#### Passage to read

When you omit the error term, you lead yourself straight into difficulty that is otherwise easily avoided. Clearly the equation you wrote is false, otherwise you wouldn't need to do estimation. Two $y$ values would be sufficient to estimate two parameters exactly (two equations in two unknowns). You mean something like

$\log Y = b_0 + b_1 X+\varepsilon$

where $\varepsilon\sim N(0,\sigma^2I)$ ... assuming that your $x$-variable is binary. (Not sure why you'd need to write it in this form, though, since there's only two groups.)

However, that gives the ratio of geometric cell means rather than arithmetic cell means.

Under the assumption of constant $\sigma^2$ parameters, the ratio of population means will be identical to the ratio of population medians (or geometric means, since both medians and GMs are $\exp(\mu)$ in the lognormal), since $e^{\mu_1+\sigma^2/2}/e^{\mu_2+\sigma^2/2}=e^{\mu_1}/e^{\mu_2}=e^{\mu_1-\mu_2}$.

As such, you can simply work directly on the log-scale and work with differences of means of logs, and when you exponentiate the result, it's still estimating the ratio of means - in the sense, for example, that an interval can be transformed. (If you want an unbiased estimator, you may need to take a little more effort.)

########

### To be done:
[A] Print the passage on log-scale regression and lognormal means verbatim, between "When you omit" and "only two groups.)", inclusive.
[B] Pick up the passage on log-scale regression and lognormal means, and continue it from its final sentence.

#### Data shown

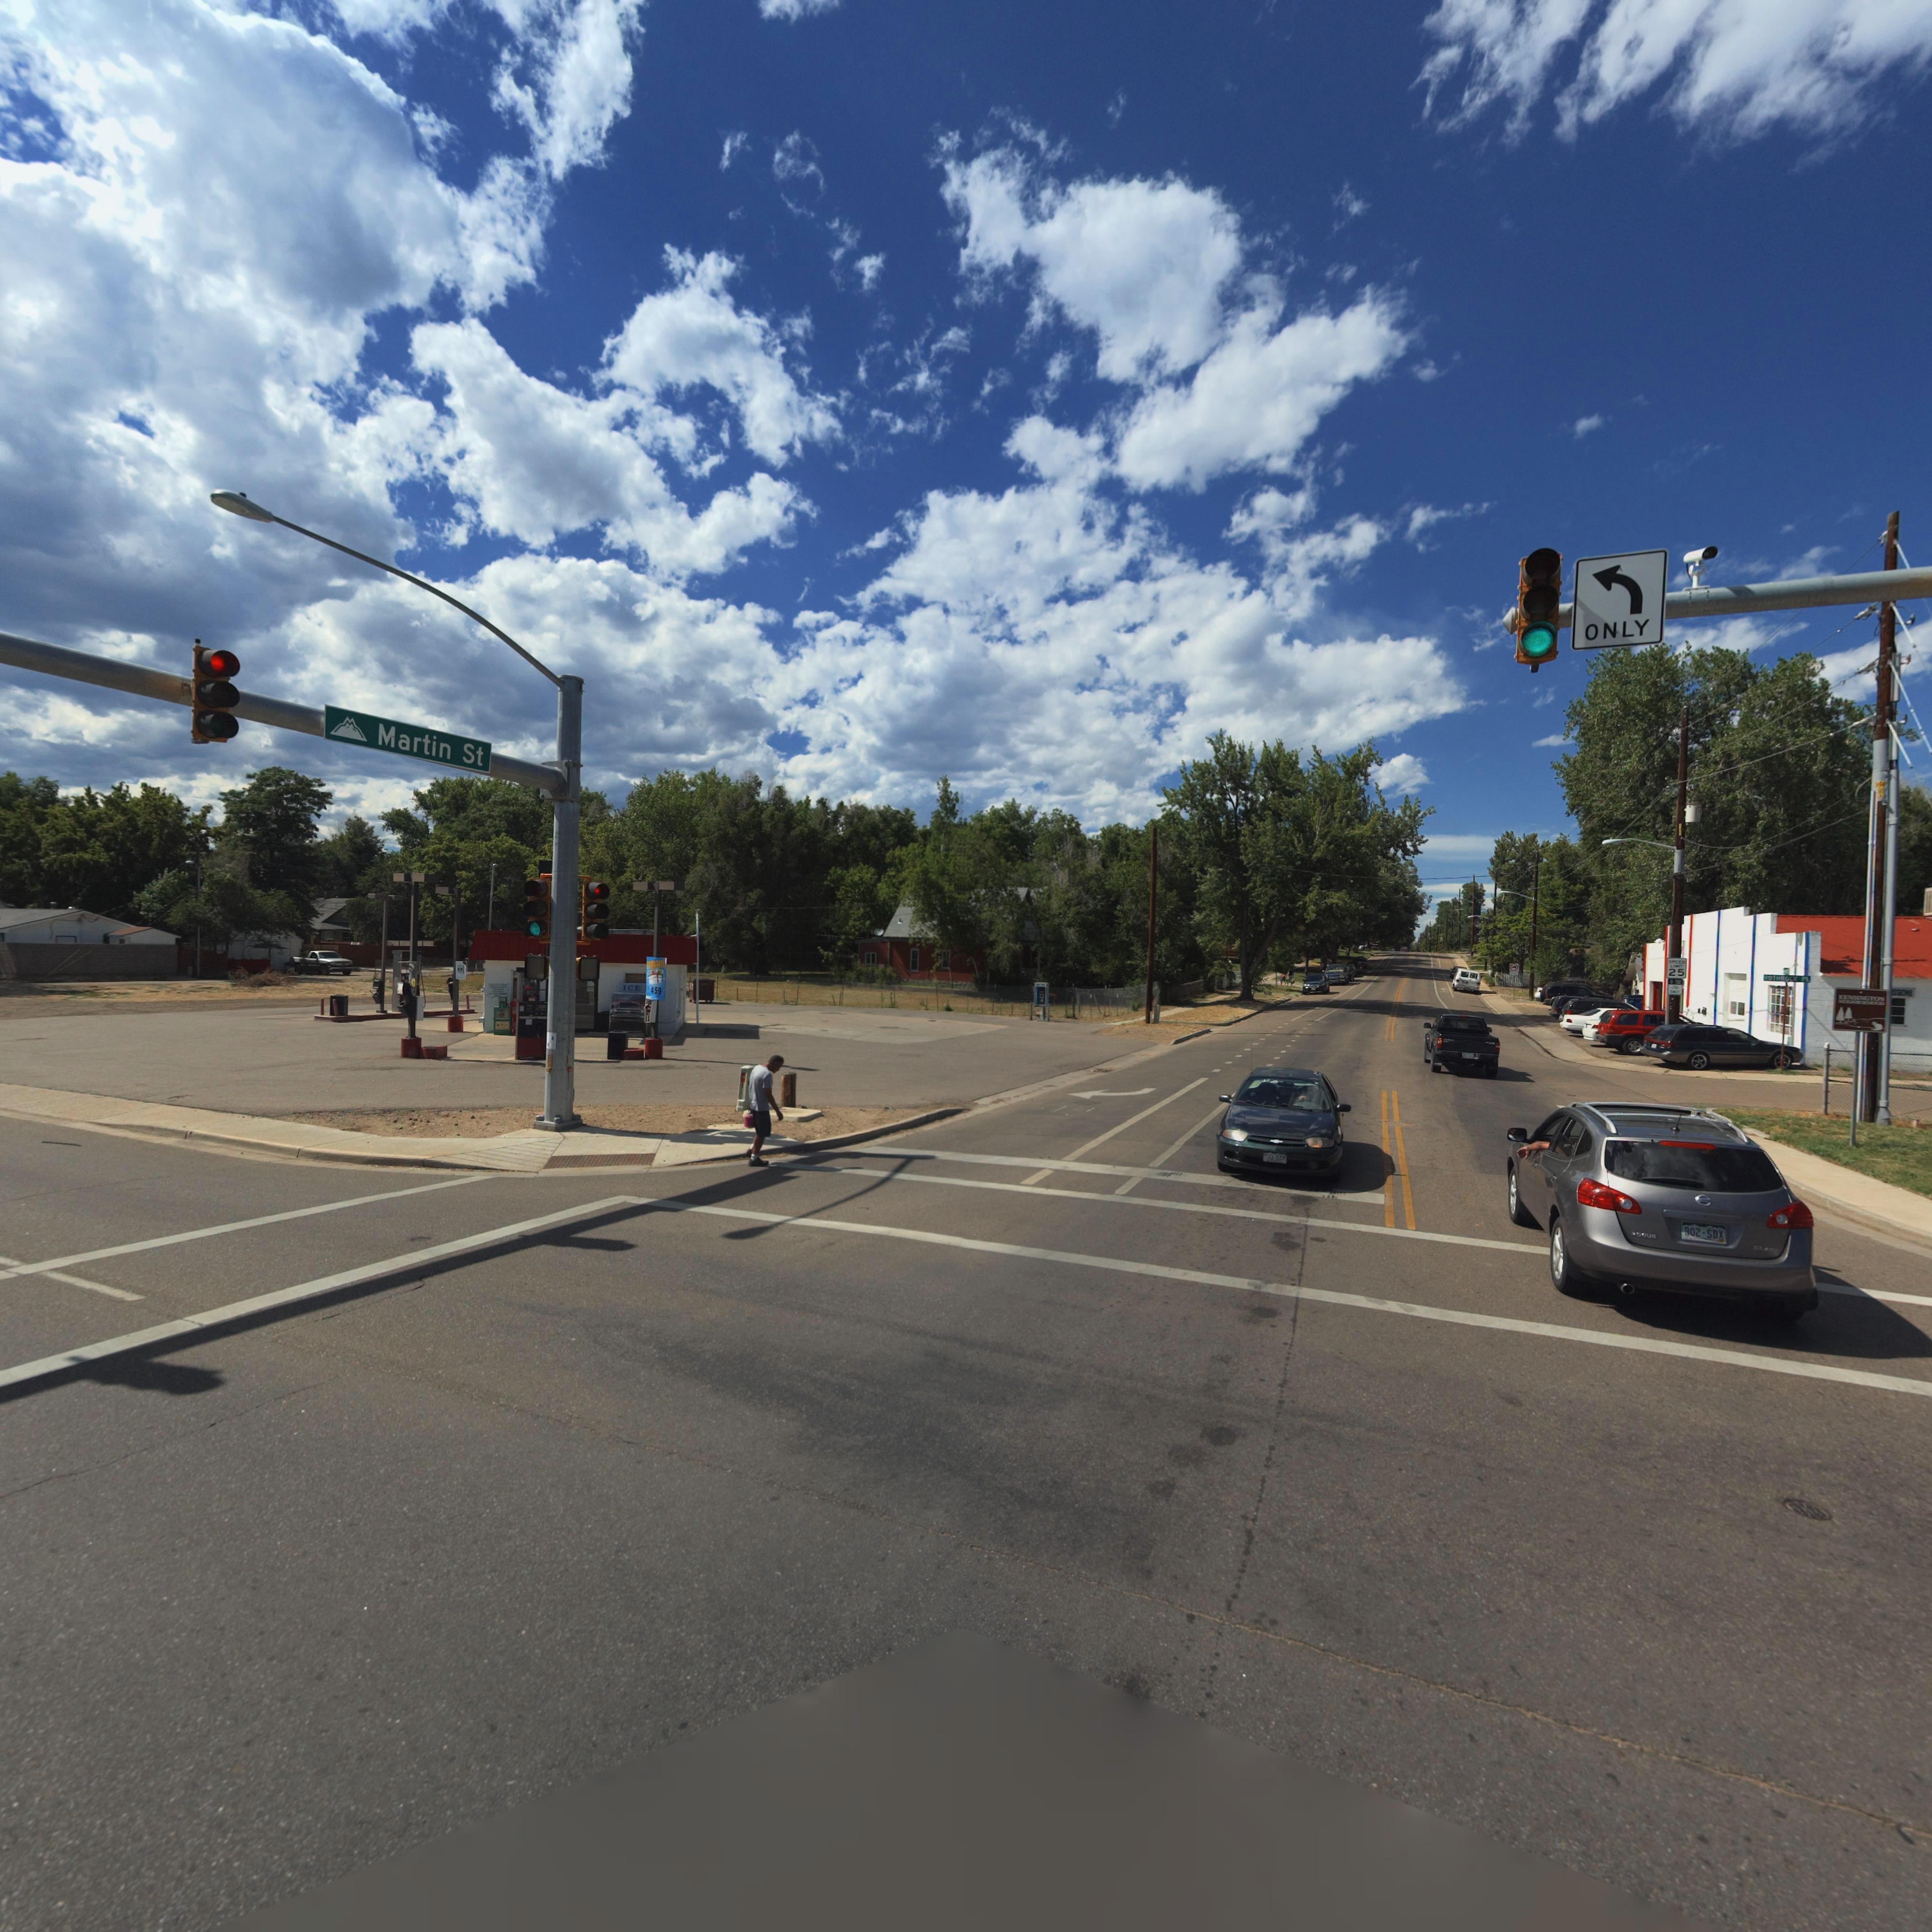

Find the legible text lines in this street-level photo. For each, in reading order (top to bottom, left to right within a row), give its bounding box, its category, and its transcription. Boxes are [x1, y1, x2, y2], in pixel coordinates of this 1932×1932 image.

[377, 723, 484, 767] StreetName: Martin St
[1764, 975, 1809, 982] StreetName: ROTHROCK PL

########

### Answers for this exercise:
[A]
When you omit the error term, you lead yourself straight into difficulty that is otherwise easily avoided. Clearly the equation you wrote is false, otherwise you wouldn't need to do estimation. Two $y$ values would be sufficient to estimate two parameters exactly (two equations in two unknowns). You mean something like

$\log Y = b_0 + b_1 X+\varepsilon$

where $\varepsilon\sim N(0,\sigma^2I)$ ... assuming that your $x$-variable is binary. (Not sure why you'd need to write it in this form, though, since there's only two groups.)

[B]
The exponentiated arithmetic mean of logged values is the geometric mean of the original values. So when you model $\log Y$ and exponentiate, you get back the geometric means.

In other words $E[\log Y | X]$ is the arithmetic mean of $\log Y$, and exponentiating that gives you the geometric mean of $Y$. This carries over to interpretation of coefficients.

However, when using a log link function in a GLM, you are modeling $\log (E[Y|X])$, and exponentiating gives you the arithmetic mean of $Y$

As for practical application via gamlss OR GLIMMIX, make sure you're supplying the correct arguments to model exactly what you want.